My Journey as an ANBU Volunteer
I came across the organisation through social media and had never imagined that I would be the one posting on the account one day. My journey with ANBU began in Summer 2018 and there was no going back. I attended the Summer info session where I registered my interest to be a volunteer after a gaining a thorough understanding of Childhood Sexual Abuse (CSA).
As Digital Media Support, I often post material which have been prepared beforehand. Eventually, I started to create content myself and pitching in some ideas. I was not sure as to whether the content would work but the team was very encouraging. A message which I try to put across when I create the content is – “You’re not alone”. The main reason towards this is because I have myself felt lonely many times despite being surrounded by people. I’ve felt as if I have not been understood. I even write letters and express my feelings through that because I feel very anxious when it comes to conflicts. I have experienced both depression and anxiety, which makes me clumsy, overthink and panic! Slowly, I realised that I have people who I can speak to – ANBU is one of those safe spaces! I also met individuals who went through similar experiences which made me realise that I was not alone. We often suffer in silence – I did for years. But, not anymore!
Another recurrent theme is self-love and I use animations which brings out my inner child. As a child, I made a major decision to move away from my parents – I still can’t believe it myself! Therefore, I like to awaken that inner child in everyone occasionally. I was taught to be independent from my childhood but was not necessarily taught to love myself. It is not something you can teach, to be very honest – it is in ourselves! Later, I realised that self-love is extremely crucial, especially for our own wellbeing! Therefore, I make it a point to enforce how important self-love is when I make my posts. It is so easy to blame yourself, but we all make mistakes and that is okay. Those mistakes do not define us – it just helps us learn and grow. On a creative level, it has been immensely satisfying to draft and publish the stories and posts that I create.
This summer, a few roadblocks in my personal life led me to take a short break. I got back to my day-to-day activities which included ANBU. Despite that, the uncertainty in my personal life and coming to the forefront with the abuse that I had endured myself was extremely difficult and character defining to say the least. I was shattered and I remember saying the following:
“It feels like my world has been turned upside down.”
Being an ANBU Volunteer, I had knowledge on different types of abuse and abusive behaviours. Alas, it did not mean that I could have prevented it. Sometimes, it is so intricate, you don’t even realise it – it can happen to anyone! I realised that I needed to heal which is something that ANBU focuses on as an organisation. I had an honest conversation with a colleague who guided me towards the right path. I went counselling with the support of my family and friends despite their reluctance. It helped to unpack the trauma, but the healing journey was difficult and overwhelming at times. You learn so much about yourself in that small room. It was unfamiliar but liberating. We need to do what is best for ourselves and that decision is often the most difficult one to make. I am extremely proud of myself for making that choice. But, ANBU has been my rock through it all – thank you!

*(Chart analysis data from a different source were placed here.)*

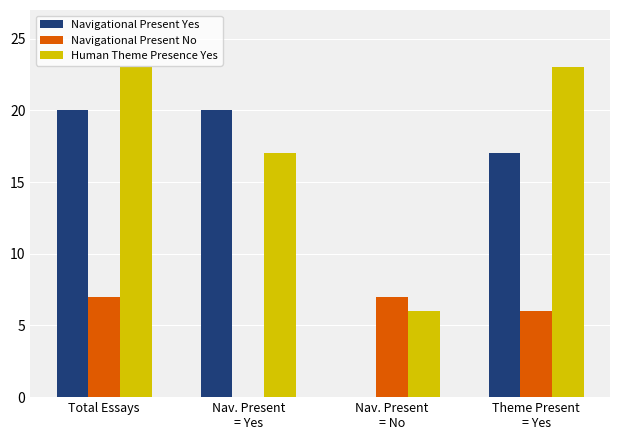

Reading right to left, what are all the values shown in this chart?

Navigational Present Yes: Theme Present
= Yes=17	Nav. Present
= No=0	Nav. Present
= Yes=20	Total Essays=20
Navigational Present No: Theme Present
= Yes=6	Nav. Present
= No=7	Nav. Present
= Yes=0	Total Essays=7
Human Theme Presence Yes: Theme Present
= Yes=23	Nav. Present
= No=6	Nav. Present
= Yes=17	Total Essays=23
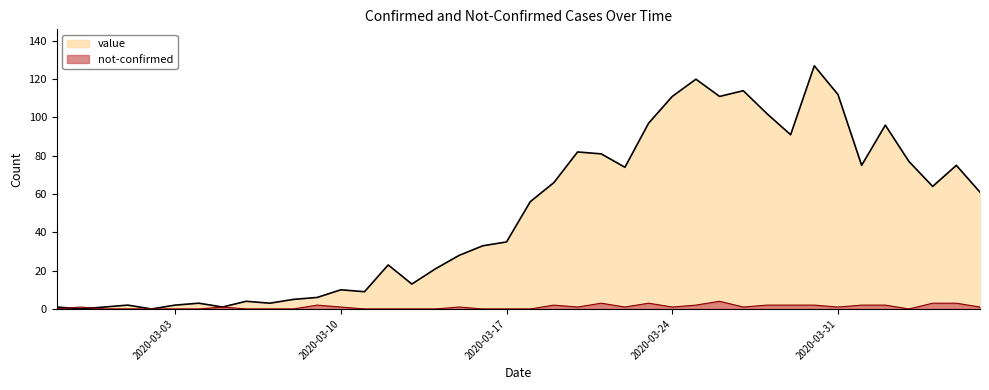

What is the label of the 32nd point from the left?

2020-03-29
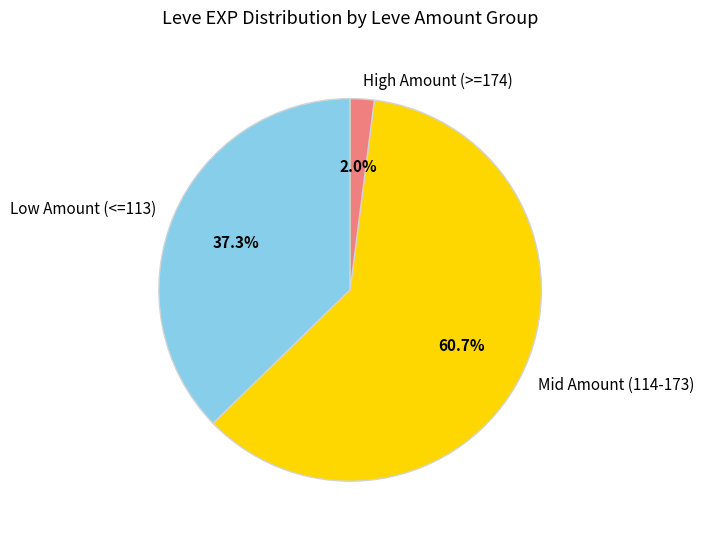

Count the number of slices in the pie.

3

I am also immensely proud of the direction that ANBU is heading towards. We are nearing the end of the year and whilst reflecting, I have realised how far ANBU has come as an organisation.
I look forward to creating more content for social media – which has been a great platform to reach out to people. I am also very excited for the Transition and Wellbeing project and hope to see you all there!
Most importantly, I would like to mention that the community’s growing support is enabling ANBU to provide a safe space and opening dialogue surrounding CSA!
Therefore, a huge thank you to all of you for creating a positive impact in our community.